Der Bundesrat hat den Novellierungsvorschlag der Bundesregierung zur Honorarordnung für Architekten und Ingenieure (HOAI) zurückgewiesen.

Foto: panthermedia.net/C_Palazzini

Also legte die Bundeskanzlerin am 18. September dieses Jahres die Anpassung in Form des „Entwurf eines Gesetzes für Änderung des Gesetzes zur Regelung von Ingenieur- und Architektenleistungen und anderer Gesetze“ (ArchLG) dem Deutschen Bundesrat vor. Wie üblich gehen Gesetze nicht auf das eigentliche Detail ein. Sie überlassen das ihrem Unterbau, den Verordnungen. Sie bilden nur die Ermächtigungsgrundlage zum Erlass solcher Bestimmungen, hier der HOAI. Im Entwurf an den Bundesrat stand deshalb auch nur: „Im Gesetz zur Regelung von Ingenieur- und Architektenleistungen werden die vorgegebenen Ermächtigungsgrundlagen zum Erlass einer entsprechend der Entscheidung vom Europäischen Gerichtshof geändert.“ Und in § 1 der ArchLG:

  • 1. Honorare für Architekten- und Ingenieurleistungen können künftig immer frei vereinbart werden.
  • 2. Es gilt als Vermutungsregel für den Fall, dass die Parteien keine wirksame Honorarvereinbarung schließen, ein Basishonorarsatz vereinbart, der dem bisherigen Mindestsatz entspricht.

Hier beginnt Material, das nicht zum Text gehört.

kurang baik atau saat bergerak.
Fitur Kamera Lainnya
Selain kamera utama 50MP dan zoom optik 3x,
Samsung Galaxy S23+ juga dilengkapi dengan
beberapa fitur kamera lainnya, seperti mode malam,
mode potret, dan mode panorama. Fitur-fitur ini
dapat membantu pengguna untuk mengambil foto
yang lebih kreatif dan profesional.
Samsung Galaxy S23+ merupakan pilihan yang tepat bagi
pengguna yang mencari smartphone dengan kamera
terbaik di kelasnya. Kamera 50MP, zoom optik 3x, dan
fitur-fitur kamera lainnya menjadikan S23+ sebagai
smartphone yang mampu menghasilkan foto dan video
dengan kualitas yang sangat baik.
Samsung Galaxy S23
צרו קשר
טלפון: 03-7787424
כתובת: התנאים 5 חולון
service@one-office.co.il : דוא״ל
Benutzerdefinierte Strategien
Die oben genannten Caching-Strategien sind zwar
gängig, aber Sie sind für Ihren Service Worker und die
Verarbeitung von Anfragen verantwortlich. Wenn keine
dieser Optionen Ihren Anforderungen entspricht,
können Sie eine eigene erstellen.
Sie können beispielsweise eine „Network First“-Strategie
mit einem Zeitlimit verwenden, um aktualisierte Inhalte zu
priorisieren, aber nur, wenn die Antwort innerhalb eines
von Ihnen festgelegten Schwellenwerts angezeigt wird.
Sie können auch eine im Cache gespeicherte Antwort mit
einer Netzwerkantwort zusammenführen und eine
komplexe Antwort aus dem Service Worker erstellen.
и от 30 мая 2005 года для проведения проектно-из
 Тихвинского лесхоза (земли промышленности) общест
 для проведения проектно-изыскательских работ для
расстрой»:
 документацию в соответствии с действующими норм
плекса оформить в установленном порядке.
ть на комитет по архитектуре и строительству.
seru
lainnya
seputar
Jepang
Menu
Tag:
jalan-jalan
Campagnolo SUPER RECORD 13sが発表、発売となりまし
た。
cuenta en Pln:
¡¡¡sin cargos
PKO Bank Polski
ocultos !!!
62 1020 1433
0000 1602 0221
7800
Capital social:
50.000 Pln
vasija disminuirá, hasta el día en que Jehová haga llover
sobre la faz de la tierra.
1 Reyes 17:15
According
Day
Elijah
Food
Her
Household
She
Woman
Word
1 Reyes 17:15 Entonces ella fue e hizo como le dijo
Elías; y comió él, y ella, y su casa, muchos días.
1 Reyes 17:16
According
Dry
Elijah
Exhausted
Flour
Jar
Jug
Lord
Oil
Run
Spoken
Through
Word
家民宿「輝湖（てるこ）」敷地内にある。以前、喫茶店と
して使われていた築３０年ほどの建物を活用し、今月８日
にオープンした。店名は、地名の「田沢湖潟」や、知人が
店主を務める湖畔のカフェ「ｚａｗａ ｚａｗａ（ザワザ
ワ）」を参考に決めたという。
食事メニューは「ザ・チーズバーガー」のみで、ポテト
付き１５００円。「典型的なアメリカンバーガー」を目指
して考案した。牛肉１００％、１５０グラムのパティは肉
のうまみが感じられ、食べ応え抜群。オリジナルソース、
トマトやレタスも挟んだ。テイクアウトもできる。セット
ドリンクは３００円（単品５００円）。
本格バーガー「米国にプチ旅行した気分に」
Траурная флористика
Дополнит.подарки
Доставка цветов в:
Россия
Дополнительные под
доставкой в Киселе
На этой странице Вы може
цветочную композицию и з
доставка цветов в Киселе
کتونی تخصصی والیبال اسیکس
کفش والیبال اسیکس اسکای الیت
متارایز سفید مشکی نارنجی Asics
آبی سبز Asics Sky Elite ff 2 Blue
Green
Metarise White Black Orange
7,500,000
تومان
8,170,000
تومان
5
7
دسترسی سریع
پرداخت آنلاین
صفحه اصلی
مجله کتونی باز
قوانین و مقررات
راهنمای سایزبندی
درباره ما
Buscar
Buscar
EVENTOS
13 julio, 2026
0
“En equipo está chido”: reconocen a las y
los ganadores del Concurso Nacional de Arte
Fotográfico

Bundesrat: Keine Zustimmung zum Novellierungsvorschlag

Das war aber dem Bundesrat zu wenig. Er schloss sich der Auffassung seines federführenden Wirtschaftsausschusses an, der da meinte, diese einfache Formulierung in Punkt 1 lasse einen zu großen Spielraum in der Honorarberechnung. Also wies er den Entwurf zurück an die Bundesregierung mit der Bitte, „im weiteren Verlauf des Gesetzgebungsverfahrens zu prüfen, ob in der künftigen Ermächtigungsgrundlage zum Erlass einer Honorarordnung für Ingenieure- und Architektenleistungen nicht ausdrücklich klargestellt werden sollte, dass die Grundlagen und Maßstäbe zur Berechnung von Honoraren sich im Rahmen des Angemessenen bewegen müssen.“ Die Begründung für diesen Beschluss steht in der Drucksache 445/120: „Eine ausdrückliche Angemessenheitsregelung bezüglich der Honorare in der gesetzlichen Ermächtigungsgrundlage selbst könnte die gerichtliche Überprüfung sowohl zu hoher als auch zu niedrigerer Honorarforderungen erleichtern und langwierige Streitigkeiten zu vermeiden helfen, ohne das Mindest- oder Höchstsätze festgelegt werden. Entsprechende Angemessenheitsregelungen finden sich bereits im Steuerberatungsgesetz und der Steuerberatungsvergütungsverordnung sowie im Rechtsanwaltsvergütungsgesetz.“

Wenn die Auflage einer Angemessenheit Sinn machen soll, muss sie näher definiert sein. Spannend ist, mit welchen Formulierungen und Grenzziehungen sich der Bundestag aus der Affäre ziehen wird beziehungsweise ob er überhaupt der Bitte des Bundesrats nachkommt. Muss er nicht, er kann Gegenargumente anführen. Im Nichteinigungsfall kommt nach der Geschäftsordnung des Gesetzgebungsverfahrens der Vermittlungsausschuss ins Spiel.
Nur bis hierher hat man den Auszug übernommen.